Mes recherches post-doctorales ont ainsi élargi et réorienté mes problématiques de recherche. L’action à distance est apparue comme un fil conducteur pour l’exploration des points de contact et de friction entre religion, science et magie au Moyen Âge. En effet l’idée d’action à distance polarise les réflexions scolastiques sur la nature et sur les limites de toute opération naturelle. Elle se heurte à la conception aristotélicienne du mouvement naturel, fondée sur le contact, et conduit à une aporie : comment toucher ou être touché s’il n’y a pas de contact ? Comment concevoir une action à distance naturelle ? Le paradoxe de l’action à distance, en tant qu’opération à la fois naturelle et sans contact, a suscité des interrogations sur la nature et ses limites, sur le partage entre licite et illicite et, au-delà, sur les relations d’influence ou de coercition. Cette problématique met en jeu le statut des rites sociaux et le ressort de leur efficacité symbolique ; elle permet de saisir différents systèmes d'explication du monde. L’histoire de l'action à distance informe en outre sur la difficulté à délimiter les champs du savoir ; elle souligne le risque qu’il y aurait à vouloir établir des cloisons étanches entre médecine, philosophie, théologie et théorie magique au sein de la production intellectuelle du Moyen Âge.
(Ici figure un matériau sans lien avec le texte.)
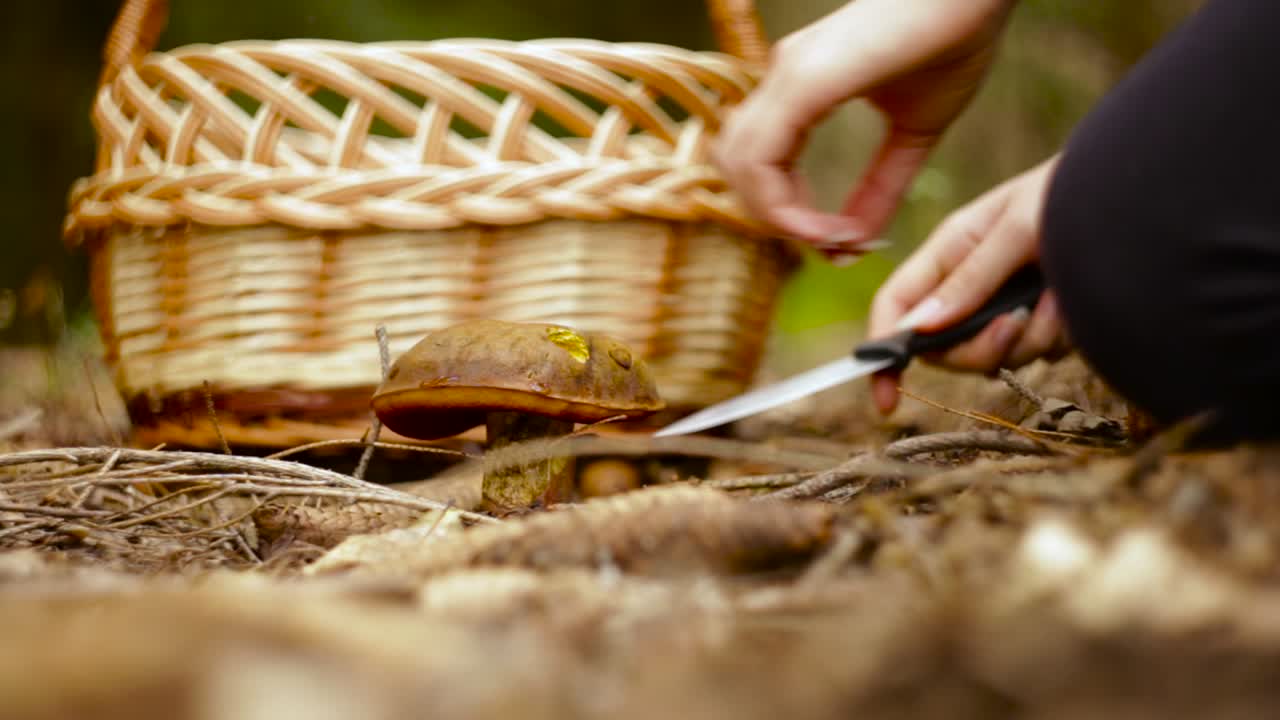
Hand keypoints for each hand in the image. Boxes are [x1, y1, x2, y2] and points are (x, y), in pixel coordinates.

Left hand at [713, 0, 1017, 255]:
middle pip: (738, 169)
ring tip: (830, 238)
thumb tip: (857, 243)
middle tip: (830, 246)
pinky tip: (827, 226)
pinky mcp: (803, 80)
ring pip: (739, 167)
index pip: (760, 164)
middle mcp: (783, 78)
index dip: (788, 214)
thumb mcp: (915, 134)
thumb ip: (881, 189)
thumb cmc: (954, 41)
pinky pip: (762, 159)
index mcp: (801, 87)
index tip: (838, 243)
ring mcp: (788, 75)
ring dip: (777, 219)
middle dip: (776, 221)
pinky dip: (783, 205)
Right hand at [866, 155, 1070, 413]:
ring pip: (995, 356)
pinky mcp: (1045, 321)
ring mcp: (1008, 305)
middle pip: (944, 347)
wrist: (1149, 194)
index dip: (883, 351)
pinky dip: (1060, 334)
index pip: (896, 306)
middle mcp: (972, 282)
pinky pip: (1037, 353)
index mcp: (950, 250)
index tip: (885, 397)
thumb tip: (918, 328)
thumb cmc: (1074, 192)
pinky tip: (1077, 299)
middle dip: (979, 347)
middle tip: (1015, 324)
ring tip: (1061, 294)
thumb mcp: (1016, 228)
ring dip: (1032, 336)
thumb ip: (969, 279)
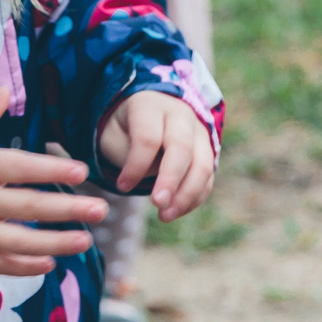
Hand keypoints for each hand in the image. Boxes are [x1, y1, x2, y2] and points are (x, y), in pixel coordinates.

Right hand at [0, 88, 107, 276]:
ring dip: (56, 243)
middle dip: (67, 210)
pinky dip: (25, 267)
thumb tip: (5, 91)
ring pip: (20, 242)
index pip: (18, 168)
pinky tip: (50, 264)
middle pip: (28, 208)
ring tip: (86, 241)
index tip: (81, 170)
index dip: (50, 169)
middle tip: (100, 210)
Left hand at [97, 92, 217, 222]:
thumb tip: (157, 178)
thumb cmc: (124, 128)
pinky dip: (195, 197)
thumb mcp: (113, 135)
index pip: (148, 137)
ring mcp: (198, 132)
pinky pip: (208, 177)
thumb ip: (129, 154)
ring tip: (166, 216)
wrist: (147, 112)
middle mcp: (179, 114)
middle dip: (171, 179)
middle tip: (157, 204)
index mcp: (150, 105)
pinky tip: (175, 211)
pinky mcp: (207, 150)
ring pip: (203, 164)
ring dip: (187, 194)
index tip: (122, 186)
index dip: (136, 165)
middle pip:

La question de l’action à distance et les réflexions scolastiques sur la compassio seront au cœur du séminaire que je commence cette année à l’EHESS sur « l’histoire intellectuelle de l’imitation et de la contagion ». Je m’occuperai aussi, avec Alain Boureau et Sylvain Piron, de l’organisation du séminaire commun du GAS et je participerai, avec Sylvain Piron ainsi que Francesca Aceto et Pauline Labey, doctorantes à l’EHESS, à l’Atelier des médiévistes destiné aux étudiants de master. Dans le domaine de l’histoire des textes, je poursuivrai mes travaux à travers la lecture systématique des sources manuscrites et, le cas échéant, l'édition critique et la traduction de textes scolastiques. Mes projets actuels m’amèneront en outre à revenir sur la question si délicate de l’articulation entre histoire intellectuelle et anthropologie historique, pierre d’achoppement des mes premières années de recherche. Je commencerai cette année le recensement des formules d’incantation conservées dans les manuscrits médiévaux. C’est un travail de longue haleine. Il s’orientera, dans un premier temps, vers les recueils de recettes médicales, qui représentent un véritable gisement de formules thérapeutiques. Cette entreprise de mise en série des formules apparaît comme un préalable indispensable à la saisie historique de la pratique incantatoire médiévale.